The UK’s Serious Fraud Office says it has opened a formal investigation into reports the company extended bribes to two Kenyan ministers in President Kibaki’s government.
The two – NASA co-principal Moses Wetang’ula and Narc Kenya leader Martha Karua - have in the past said they are innocent. The bribery claims were revealed by whistleblowing former employee Paul Hopkins, who worked for BAT in Kenya for 13 years.
They were first aired through the BBC’s Panorama programme in 2015 and then widely reported across the world.
Local anti-smoking lobby Kenya Tobacco Control Alliance said the government must also probe the alleged malpractices locally.
“We spent more than 10 years trying to pass anti-smoking regulations in Kenya, with a lot of interference from cigarette companies,” said Ketca chairman Joel Gitali.
“We do not want a case of ChickenGate where wrongdoers are charged in the UK and their Kenyan counterparts go scot-free.” The BAT, through its UK lawyers, said it is carrying out an internal probe.
“As previously announced, we are investigating, through external legal advisers, allegations of misconduct,” the company said recently through Slaughters and May.
US-based lobby Campaign for Tobacco-Free Kids further urged the country’s Department of Justice and the Securities and Exchange Commission to investigate the company and its subsidiaries for possible violations of the anti-bribery and accounting provisions of the Foreign Corrupt Practices Act.

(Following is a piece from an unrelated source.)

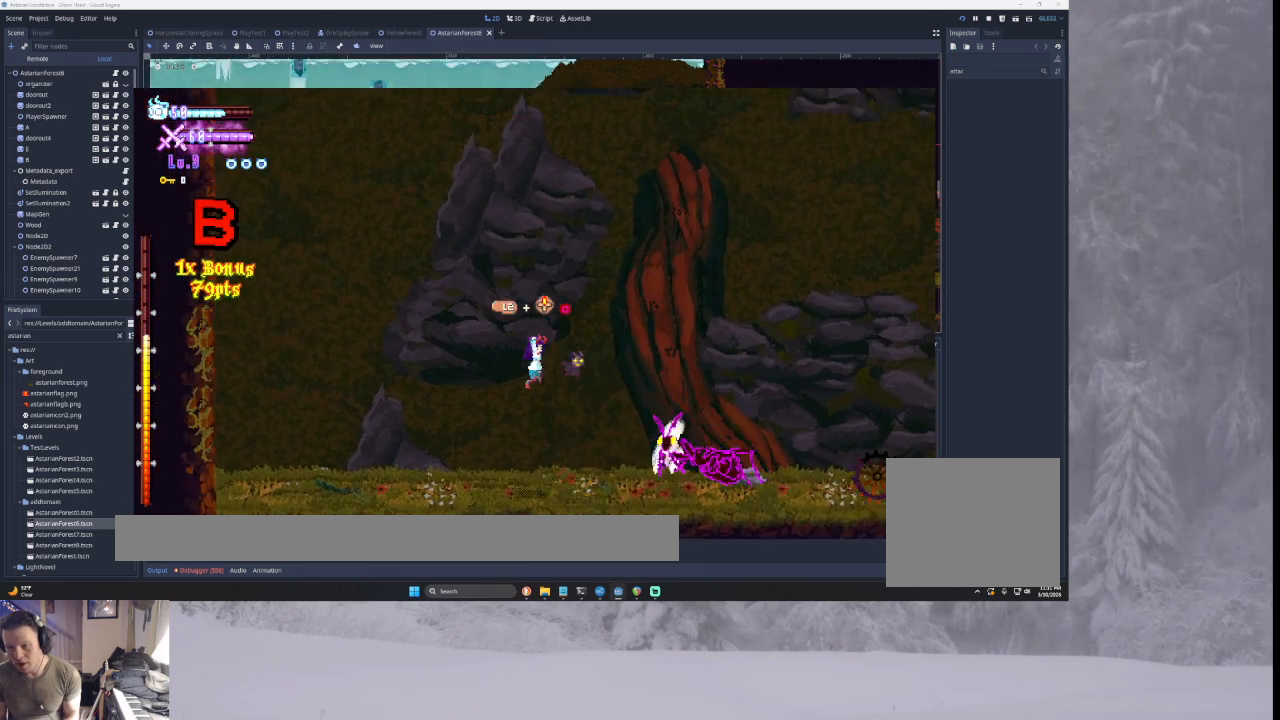
{"buttons": ["L2", "L3"], "left_stick": "right", "right_stick": "center", "events": [[33, "L2", "down"], [100, "TRIANGLE", "up"], [200, "right_stick", "down"], [233, "L3", "down"], [300, "right_stick", "center"]]}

Tobacco-Free Kids requested the investigation in a letter to the two government agencies.
The bribery revelations came after former BAT employee Hopkins handed over a large number of documents to the UK investigators in December 2015.
Hopkins has sued the company for unfair dismissal related to whistleblowing.
“His previous advisors pursued the case in London because his employment contracts were made in the UK rather than Kenya,” Louis Charalambous, Hopkins’s solicitor, said in a statement.
“However the employment judge ruled that despite his employment having the appearance of a UK contract, he should have pursued his claim in Kenya.”